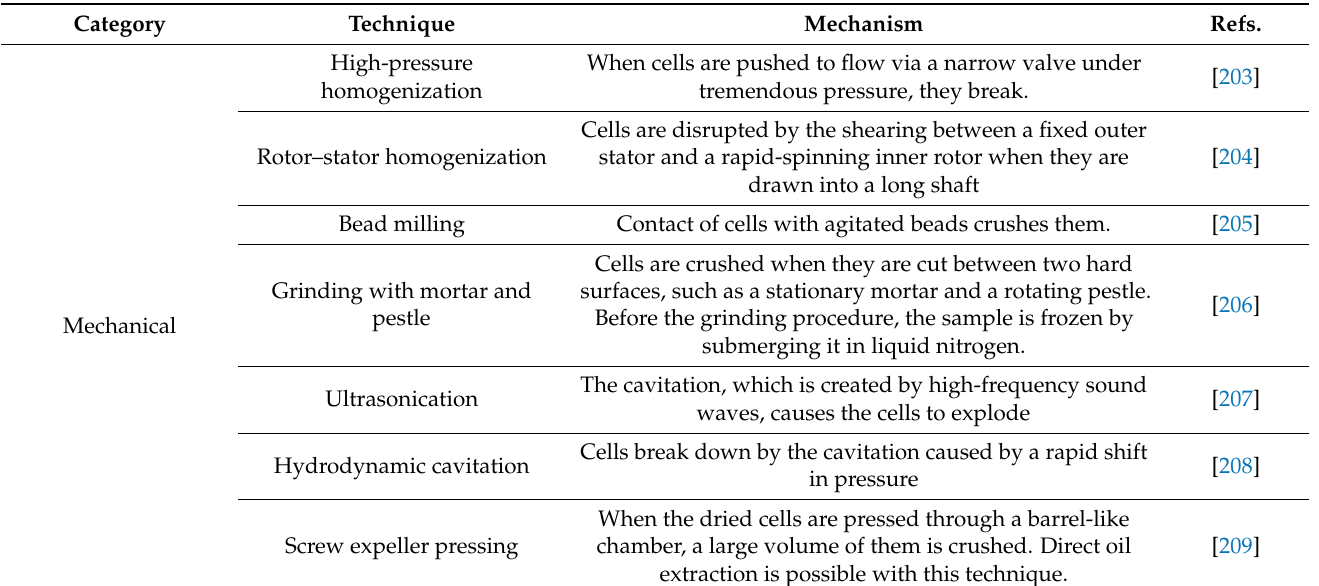
Table 10. Techniques for microalgae cell extract and cell rupture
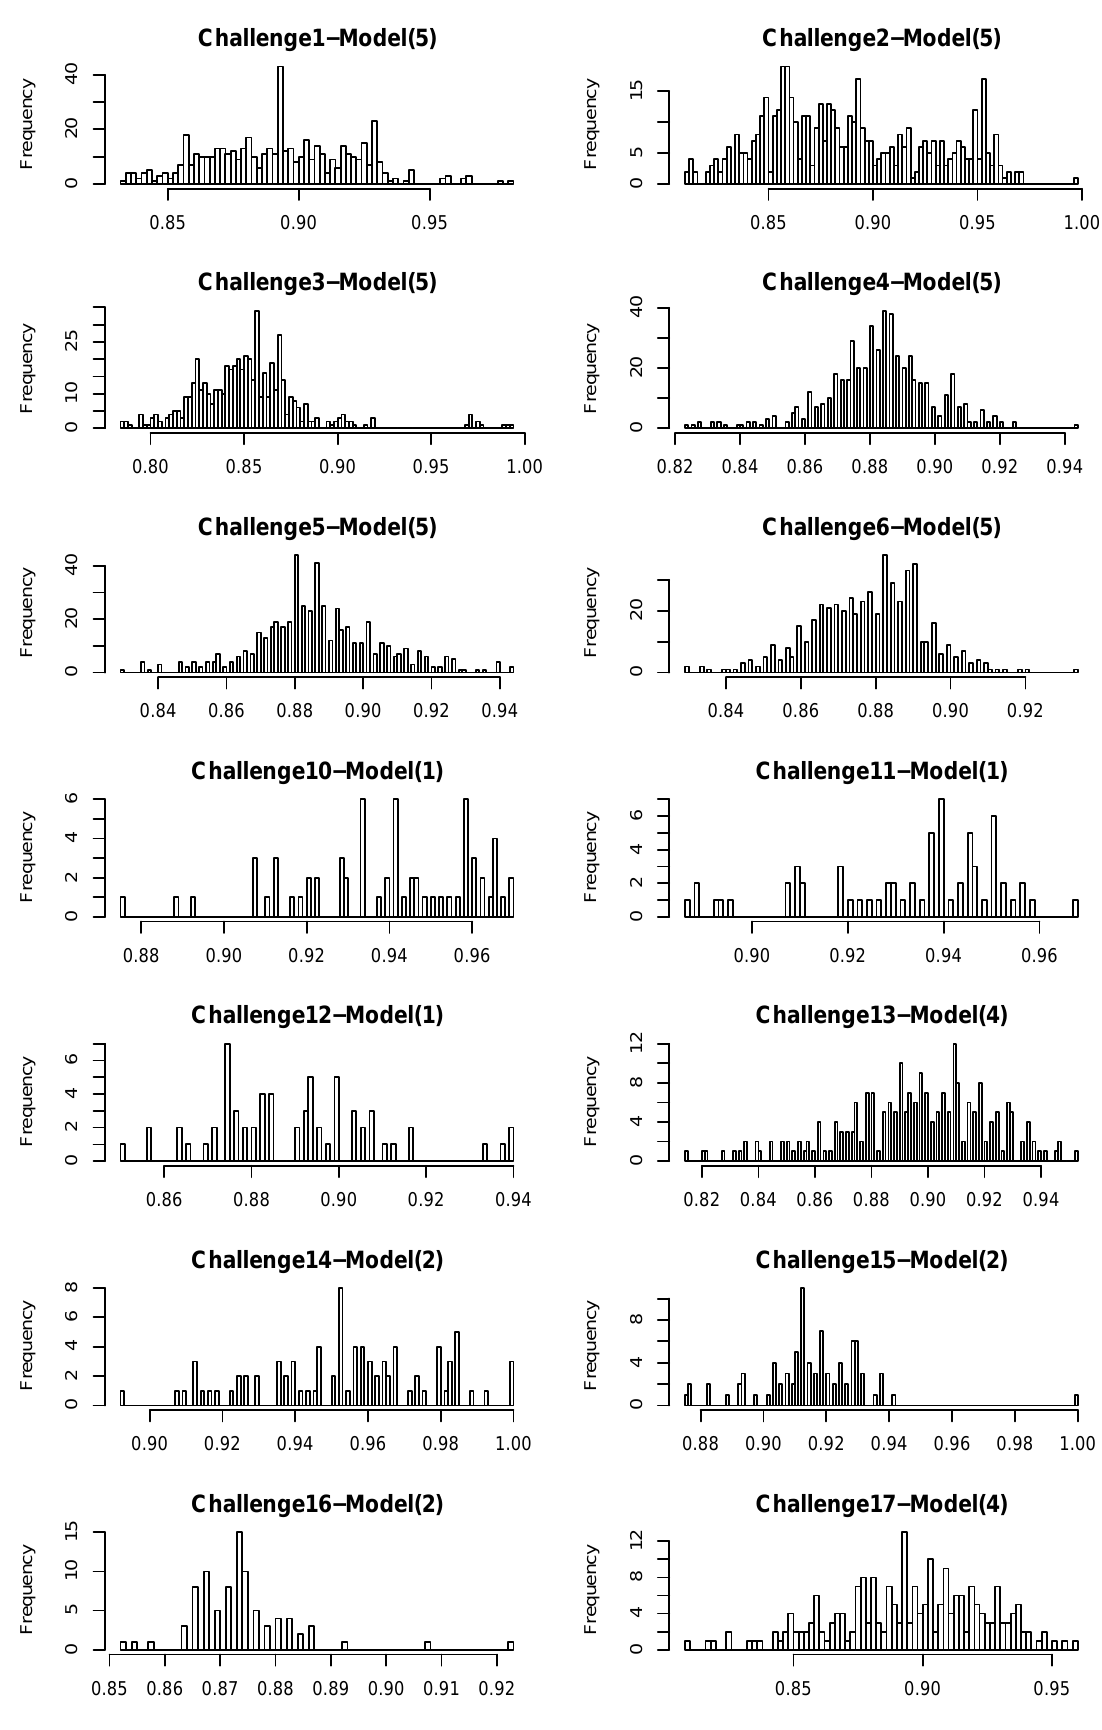
Figure A1. Distribution of similarity scores between challenge molecules and training data (used to predict the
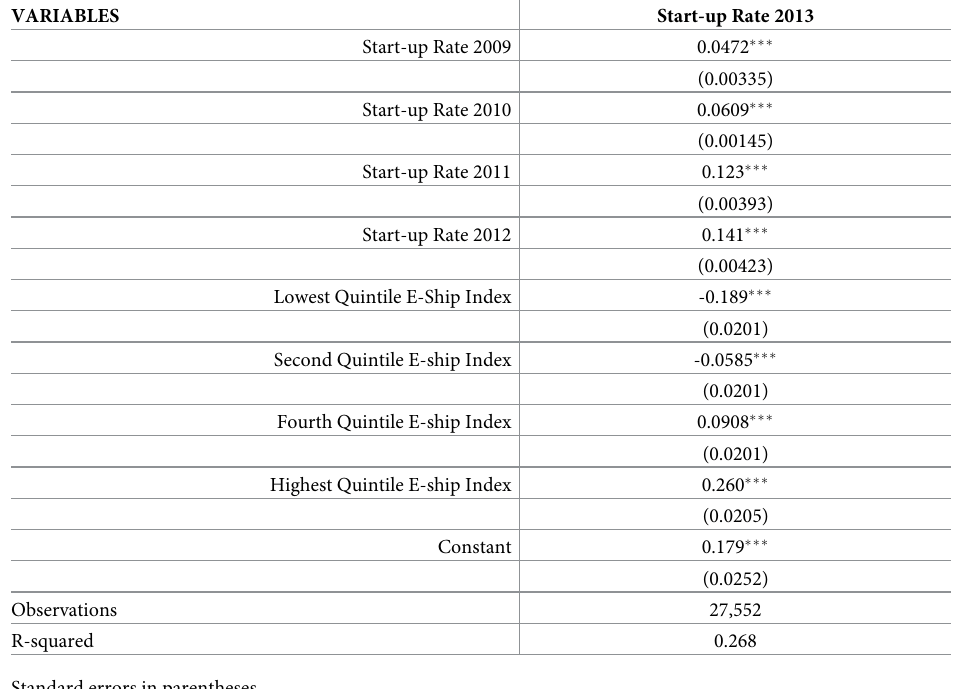
Table 7. Regression of 2013 start-up rate on lagged start-up rates and E-ship index quintiles.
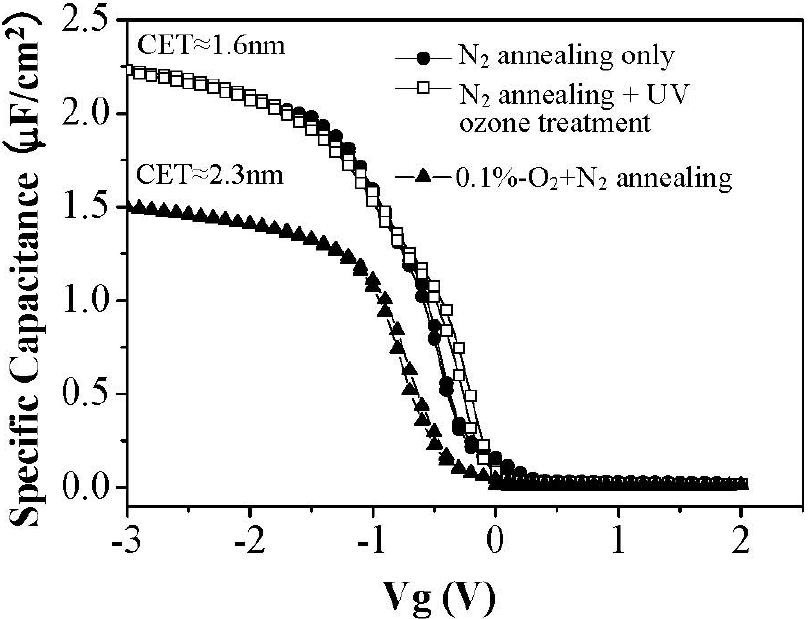
Figure 11. C–V curve (100 kHz) of Au/La ozone post treatment after N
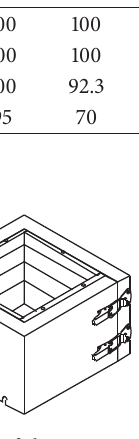
Figure 4: Schematic diagram of the integrated thermal insulating layers and the test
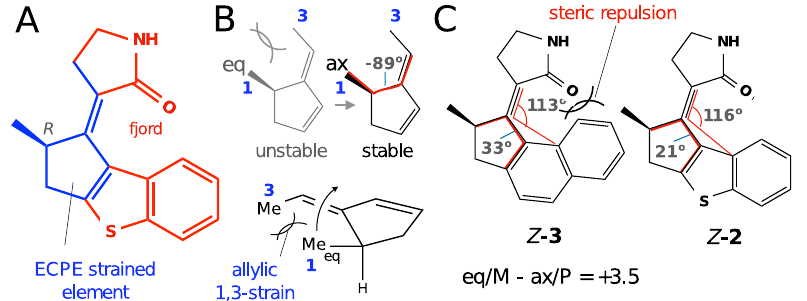
Fig. 7 | Illustration of the factors contributing to absence of the stable M conformations in MTDP. A Z - 2 structure highlighting the strained unit (blue) and the clashing fjord region (red). B Pictorial illustration of the equatorial to axial relaxation imposed by the strain in a model of the ECPE unit. In the equatorial position the Me in position 1 isalmost parallel/aligned with the methyl substituent E M con fi guration before fi nally generating the starting diastereoi- somer E P.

★ ★ ★ ★ ★ ★ ★

• EXERCISE:
Please state how many lines in the entries above include the word "Figure", giving only the number.

• EXERCISE ANSWER:
3